If it wasn’t for a plague of mosquitos causing trouble in the suburb of Newtown in the 1880s, the idea of the Norwest Business Park may never had been conceived by Doug Lanceley.
The British colonies in the Antipodes were undergoing a population explosion due to gold discoveries and many young men from the British Isles sought fame and fortune in the lands of the Southern Hemisphere. Amongst those young men was Edward Lanceley, who in 1876, decided to go move to New Zealand.
After a few years in the land of the Long White Cloud he thought that he would try his luck in Australia in 1880 and moved to Sydney and sought work around Newtown but was troubled by swarms of mosquitoes along Shea’s Creek and decided to return to New Zealand. Unable to secure a passage to New Zealand straight away and with funds of only sixpence in his pocket together with a tent and a bedroll for shelter, headed for Gore Hill on Sydney’s North Shore seeking work in one of the many brickyards in the district. He found the work to his liking and decided to stay.
He worked hard at his adoptive trade and was soon asked to manage a brickyard owned by Messrs J B Magney and G J Weynton who were brickmasters who had been working the clays at St Peters. Magney and Weynton had purchased an existing brickyard at Gore Hill and had installed a small machine capable of turning out 10,000 bricks a day. Edward Lanceley was subsequently invited to join Magney and Weynton in the partnership which then morphed into what became the the North Sydney Brick and Tile Company.
Another company which owned and operated the nearby Gore Hill Brickworks was the Land Company of Australasia Ltd. This company collapsed in 1893 and was acquired by the North Sydney Brick and Tile Co in 1894 and the bricks produced by the company were stamped “MWL” evidently the partnership of Magney, Weynton and Lanceley was still in place. The Gore Hill Brickworks was said to be the largest brickworks in NSW. It also had the largest Hoffman Kiln in the Southern Hemisphere at the time.
In 1914 Lanceley founded another brick company named Ryde Brick and Tile Works. The brick plant at Gore Hill, after eventually closing, became the future site of Royal North Shore Hospital, the Australian Broadcasting Corporation and North Sydney TAFE.
Edward D. Lanceley, in 1934, became a director of a new company. This company, named Brickworks Ltd, was created to acquire the State Brickworks at Homebush which the NSW Government owned and wished to sell. This eventually led to a consolidation within the brickmaking industry bringing together a number of brickmaking companies which became part of Brickworks.
The North Sydney Brick and Tile Co remained a separate entity for a while. Whilst still operating as a separate company in the 1950s, the managing director of North Sydney Brick & Tile Co, Doug Lanceley (son of E D Lanceley) had the company purchase a large tract of land on Old Windsor Rd close to Bella Vista Farm and established a quarry to extract clay for the making of bricks.
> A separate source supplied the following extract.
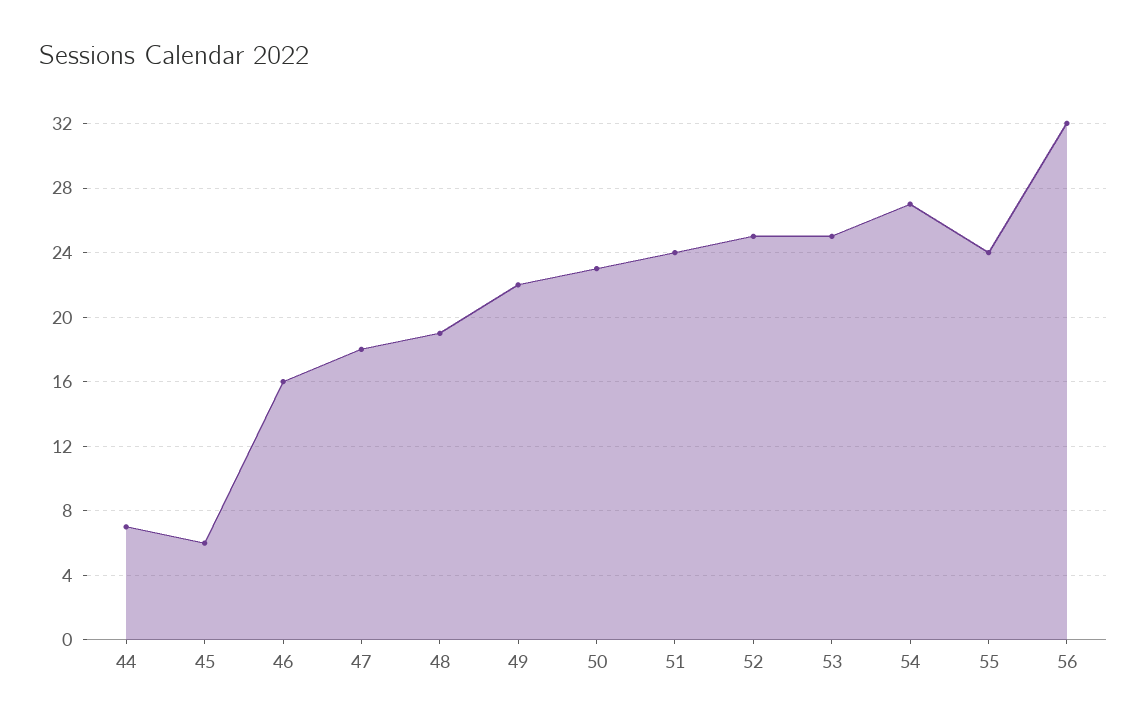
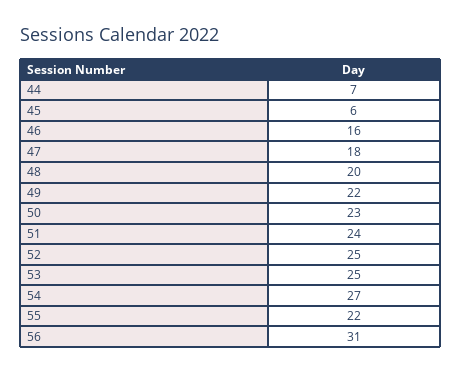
48: 19 -> 20
55: 24 -> 22
56: 32 -> 31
Finding that it was prohibitive to transport the clay to St Leonards he decided to move the brick plant from St Leonards to the Quarries located on Old Windsor Rd thus establishing what was to become Norbrick. Doug Lanceley had purchased more land than what was needed for brickmaking and decided to create a business park similar to those he had seen in England whilst travelling to the UK.
Finding the development costs for the business park a serious financial drain, Norbrick was acquired by New Zealand businessman Sir Ron Brierley who later sold to Malaysian interests the site now becoming a major portion of the Bella Vista – Norwest precinct in The Hills.
Therefore, if E D Lanceley had not been so perturbed by the mosquito hordes at Newtown in 1880 and not been able to afford the fare back to New Zealand, he would never had gone into the brick business and moved to the North Shore and his son would not have purchased land in the Hills District and developed the idea of building a business park.